Saturday, December 31, 2016

End of Year Updates and Beginning of Year Plans

557 days

That's how long it has been since the last time we saw tumor growth. On June 16, 2015, after 2 monthly doses of Carboplatin, the chemo we planned to use to stabilize Tillery's tumor, an MRI showed growth instead of stability. It hit us hard and unexpectedly. We had been going through 8 months of hiccups and hurdles and we were just exhausted. We wanted SOMETHING to go right and yet, there we were, another hiccup, another hurdle.

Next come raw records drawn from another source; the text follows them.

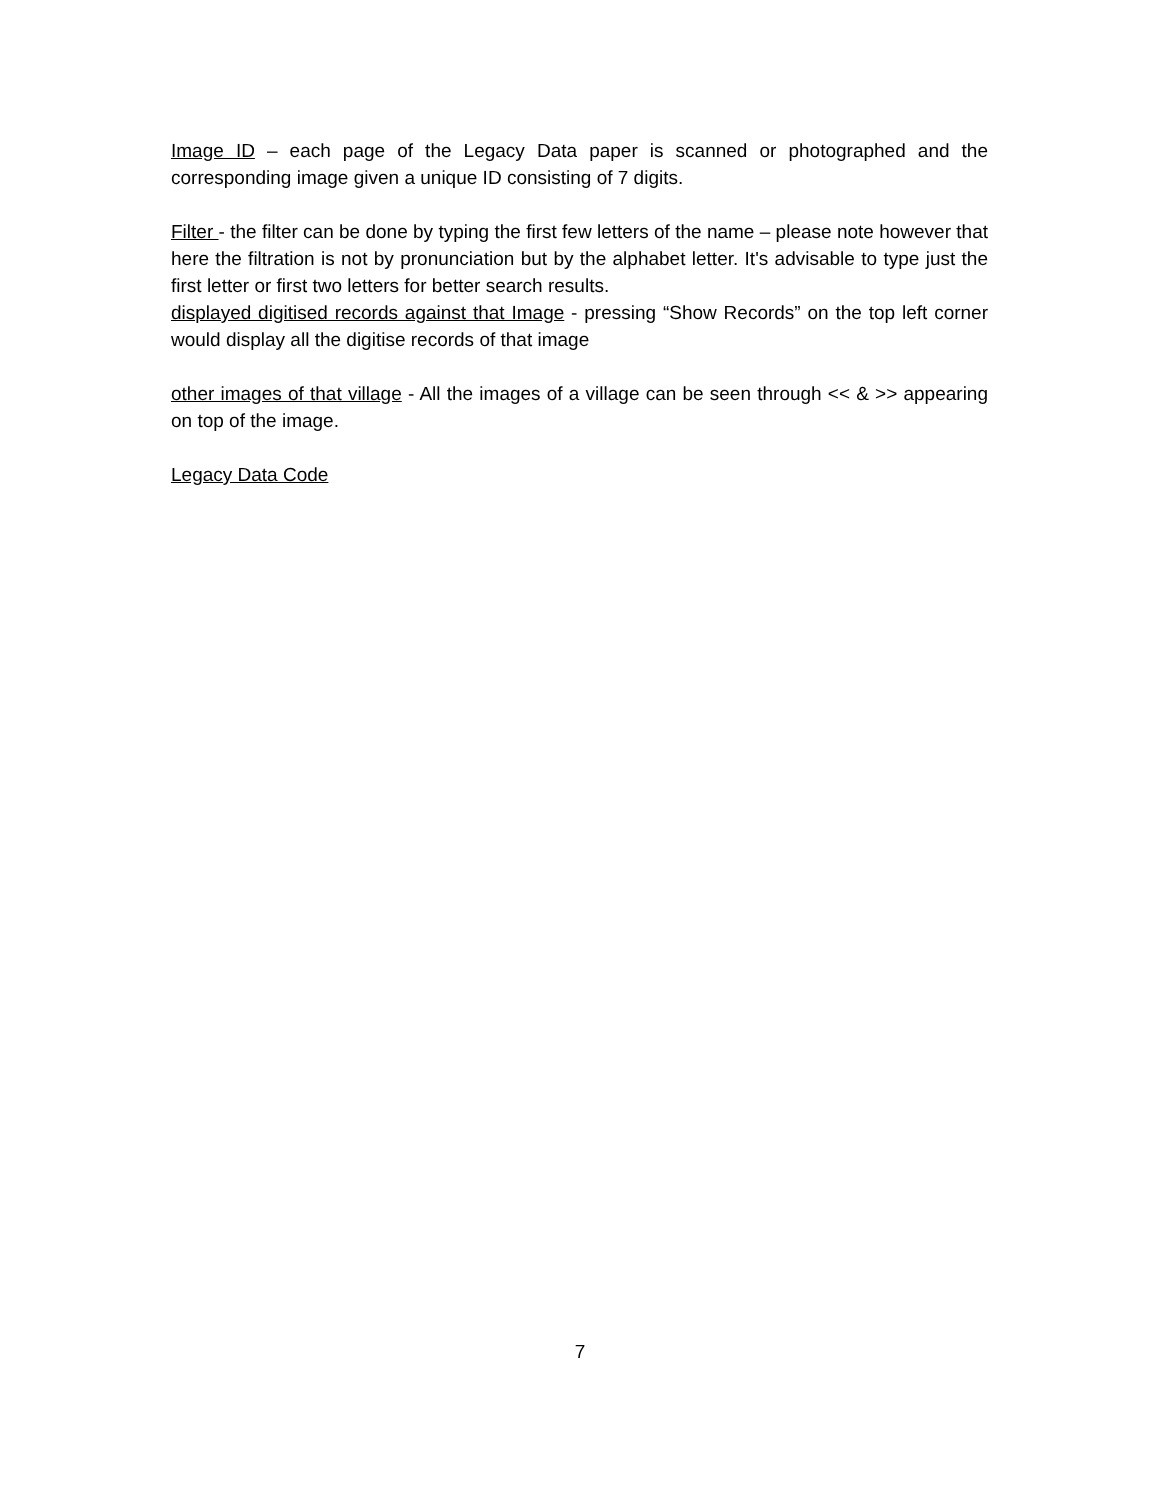Image ID – each page of the Legacy Data paper is scanned or photographed and the corresponding image given a unique ID consisting of 7 digits.
Filter - the filter can be done by typing the first few letters of the name – please note however that here the filtration is not by pronunciation but by the alphabet letter. It's advisable to type just the first letter or first two letters for better search results.
displayed digitised records against that Image - pressing “Show Records” on the top left corner would display all the digitise records of that image
other images of that village - All the images of a village can be seen through << & >> appearing on top of the image.
Legacy Data Code
7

Since then, we found a new chemotherapy that did it's job. Tillery did 52 weekly doses of Vinblastine (with more hiccups and hurdles mixed in but at least the chemo was working). We ended chemo on December 5th, just a few weeks ago. It was an anticlimactic end to chemo, as we didn't realize it was the last dose of chemo until after the appointment so the day went by the same as any other chemo day.

I was a little bummed that we didn't do the end of chemo party. There wasn't a cake and there was no picture of Tillery holding a sign that said "Last Dose of Chemo". I wanted to have that celebration that so many of our other oncology friends have had. But really, when we thought about it, it wasn't our time for a party. We knew another surgery was looming. We knew that a mass still resided in her head. We knew that it was possible that we would need to resume chemo in the future. We weren't yet at a time for celebration.

So the plan was to travel to Cincinnati on January 26th for another MRI and to meet with neurosurgery to plan for and schedule surgery. If you've followed Tillery's story for long, you know, we NEVER follow the plan.

Friday, December 23, Tillery had a fall in our kitchen and hit her head. She couldn't calm down so we went to the ER to have her examined. The concern when she falls and hits her head is always her shunt, so that's what we were looking for on an x-ray. All looked good and we were sent home. We were told if she had any signs of shunt malfunction in the next few days to return for a CT scan.

Sunday, December 25, Christmas morning, Tillery woke up vomiting. She wasn't acting like she had a stomach bug. It was a strange, unexplained vomiting. It reminded us of the time she had shunt troubles so we decided to take her to the ER again for a CT scan. Again, they were focused on her shunt and it looked fine on the scan so we were sent home for presents, food, and family.

Monday, December 26, the follow up nurse from the ER called. She said that a full radiology report had been written about Tillery's CT scan and while the shunt and bone flap both looked fine, the scan showed slight tumor growth in the solid portion of her tumor. She started reading off measurements but I couldn't focus on her words anymore. My brain had moved on to next steps. We needed to get that scan to Tillery's neurosurgery team in Cincinnati. They needed to compare it to their latest scan and determine if there really is growth. I decided right then to assume that our local hospital must have something wrong and they just needed to step aside and send that scan on to the experts. We haven't had any bad experiences at East Tennessee Children's but in that moment, I needed this to be wrong!

A few issues:

  • It was the day after Christmas, which was being taken as a holiday day at all of our clinic offices. Getting an on call team involved seemed unnecessary so we would have to wait until regular office hours.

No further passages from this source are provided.